In-con-tra a cura di Eugenio Mastrovito Migradvisor, utile e gratis di Eugenio Mastrovito

Stazione ferroviaria di Salerno, Ahmed, siriano, è appena arrivato dalla Sicilia, dov’è approdato nelle scorse settimane, scappando dal suo Paese d’origine. Ha bisogno di sapere quale sia la questura dove presentare la domanda di protezione internazionale. La risposta proviene dal suo smartphone: 1,7 km da percorrere per raggiungere piazza Matteo Luciani.

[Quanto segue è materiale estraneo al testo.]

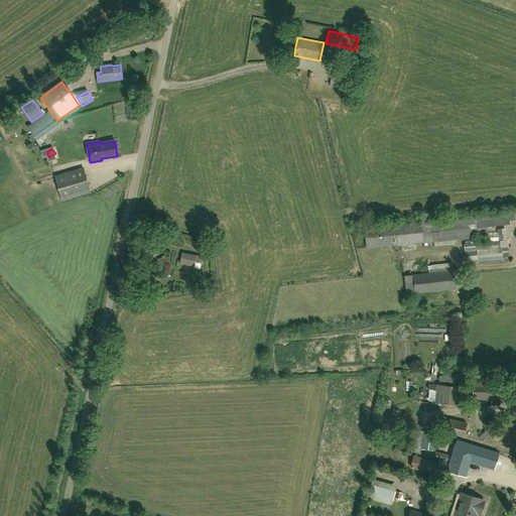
[(83,168),(54,176),(61,201),(90,191),(83,168)]
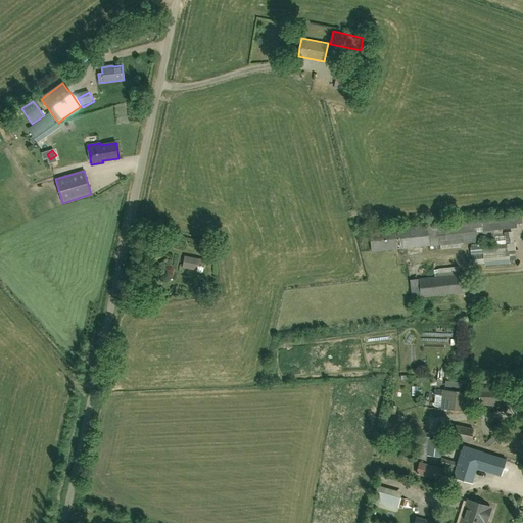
[(481,218),(470,220),(472,242),(494,240),(493,230),(519,228),(519,224),(522,223),(522,215),(481,218)]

In piazza della Repubblica, a Battipaglia, Lin, cinese, da 8 anni in Italia, cerca la scuola primaria più vicina in cui iscrivere sua figlia. Ecco la risposta: è l’I. C. Alfonso Gatto, in via Capone, a 700 metri da casa. Casi concreti, affrontati e risolti grazie ad un’app. Si chiama MigrAdvisor, l’applicazione per smartphone dedicata ai migranti che consente di geolocalizzare i servizi di maggiore utilità, come ambasciate, consolati, prefetture, centri di ascolto, ospedali, stazioni di polizia, uffici postali, scuole, indicando il percorso più veloce per raggiungerli.
L’app MigrAdvisor, realizzata da Caritas Italiana in collaborazione con l’ambasciata degli Stati Uniti in Italia, è uno strumento pensato non solo per aiutare i migranti a orientarsi sul territorio ma anche per chi è in condizione di fragilità o ha bisogno di aiuto, in definitiva, per innescare processi positivi di integrazione.
Oltre ai “servizi”, la app ha ulteriori due sezioni: “situazioni di rischio”, in cui reperire veloci informazioni sui diritti dei minori non accompagnati, possibili situazioni di sfruttamento o tratta, pericolo di abusi e condizioni di irregolarità, e “numeri di emergenza”, che mette in contatto diretto l’utente e il servizio richiesto, ad esempio il numero unico di emergenza o il numero verde anti-tratta. Consigli utili sono rivolti anche ai lavoratori stranieri vittime di caporalato: “se il tuo datore di lavoro non ti paga o ti paga in nero, se le tue condizioni lavorative non ti permettono di vivere dignitosamente, ricordati che è possibile ottenere un aiuto per uscire da questa condizione” si legge su MigrAdvisor. Questa utilissima applicazione è disponibile gratuitamente su Google Play e App Store ed è consultabile in inglese, francese e arabo, oltre che in italiano; mette a disposizione dell’utente una banca dati di 74.000 informazioni e funziona grazie a un sistema di geolocalizzazione. Se, invece, non si dovesse trovare subito l’informazione desiderata, la si può cercare grazie alla funzione “cerca”.
MigrAdvisor è uno strumento digitale che scardina lo stereotipo secondo cui i cellulari sarebbero un lusso o un vezzo per i migranti: un salvavita in molte occasioni, un mezzo per tenersi in contatto con le persone care nel paese di origine e con quelle già presenti nel paese di approdo, un ponte per migliorare il proprio inserimento sociale sul territorio.
In un clima avvelenato come quello attuale, queste esperienze sono un segno di speranza da valorizzare.